Beside, passengers are allowed to stand on the front platforms of cars in nearly every other large city in Christendom, and no charge that the custom is dangerous is ever heard. Even in Baltimore the thing is permitted on certain lines—specifically on those lines which have platform seats—for example, the Wilkens avenue line. Why not extend it to all lines? Smokers don’t ask for seats. All they demand is common decency of treatment—and if the Hon. Mr. Gross sticks to his guns they will get it.

Contributions to the fund for bribing the Hon. William H. Anderson to throw up his job and come over to the side of liquor:

Previously acknowledged...................$1,000
Cash.................................................... 1
——————
Total.....................................$1,001


Why so slow, good friends? Where is Ed Hirsch’s $1,000? Where is Harry’s? Where to the mite of St. Luke’s Brotherhood?


Revised and complete list of the “leading Southern statesmen” who are actively supporting the Right Hon. the super-Mahon in his titanic struggle:

The Hon. James H. Preston. The Hon. J. Harry Preston. The Hon. James Harry Preston. The Hon. J. H. Preston. The Hon. Jim Preston. The Hon. Kid Lincoln. The Hon. Andrew Jackson fils. The Hon. Young Cleveland. The Hon. the super-Mahon. The Hon. Mahoni Amicus. The Hon. Jefferson Minor. The Hon. Ego-Ego. The Hon. Bob Lee (ex-officio).


The fact that the Hon. Henry Joesting, Jr., offered a resolution dismissing Professor Boardman before that gentleman had been found guilty was, after all, a mere error in tenses, and in consequence not abhorrent to the genius of the Old-Fashioned School Board.

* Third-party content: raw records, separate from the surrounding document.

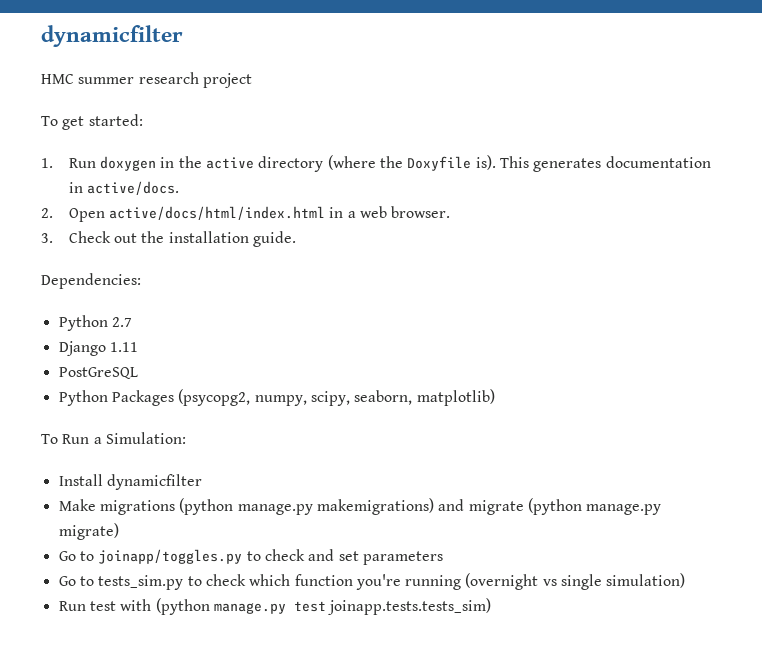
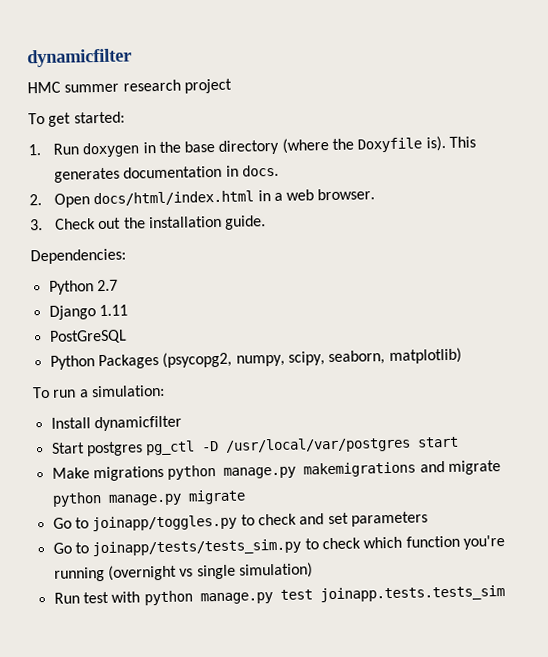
[206,157,255,169] active -> [184,140,216,153] base
[87,181,180,195] active/docs. -> [241,164,279,177] docs.
[109,206,326,220] active/docs/html/index.html -> [93,190,255,207] docs/html/index.html
[62,432,186,444] Run a Simulation: -> [53,384,165,398] run a simulation:
[58,498,662,515] [58,523,119,540] Make migrations (python manage.py makemigrations) and migrate (python manage.py migrate) -> [50,436,460,457] [51,460,501,482] [51,489,246,507] Start postgres pg_ctl -D /usr/local/var/postgres start // Make migrations python manage.py makemigrations and migrate python manage.py migrate
[98,575,184,590] tests_sim.py -> [92,538,302,557] joinapp/tests/tests_sim.py
[155,598,210,615] (python -> [143,590,193,606] python
[328,598,492,615] joinapp.tests.tests_sim) -> [319,585,505,603] joinapp.tests.tests_sim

Partial list of the lost, strayed or stolen:

The Clean City Crusade. The Greater Baltimore Committee. The Vice Crusade. The League for Medical Freedom, Maryland Branch. The Maryland Antivivisection Society. The Mayor’s Advisory Cabinet.


From the lexicon of the Hon. the super-Mahon:

Fair, adj. (as applied to a newspaper), subservient, assiduous, groveling, bootlicking, eager, docile, tame, cheap, lavish with the bay rum, liberal with the salve, careless of talcum.

Item for the scrapbook of public school teachers:

Every knock is a boost—if you knock Van Sickle!

Col. Jacobus Hook is now giving away Preston buttons with tax receipts.—Adv.

Jobs deferred maketh the Preston man sick.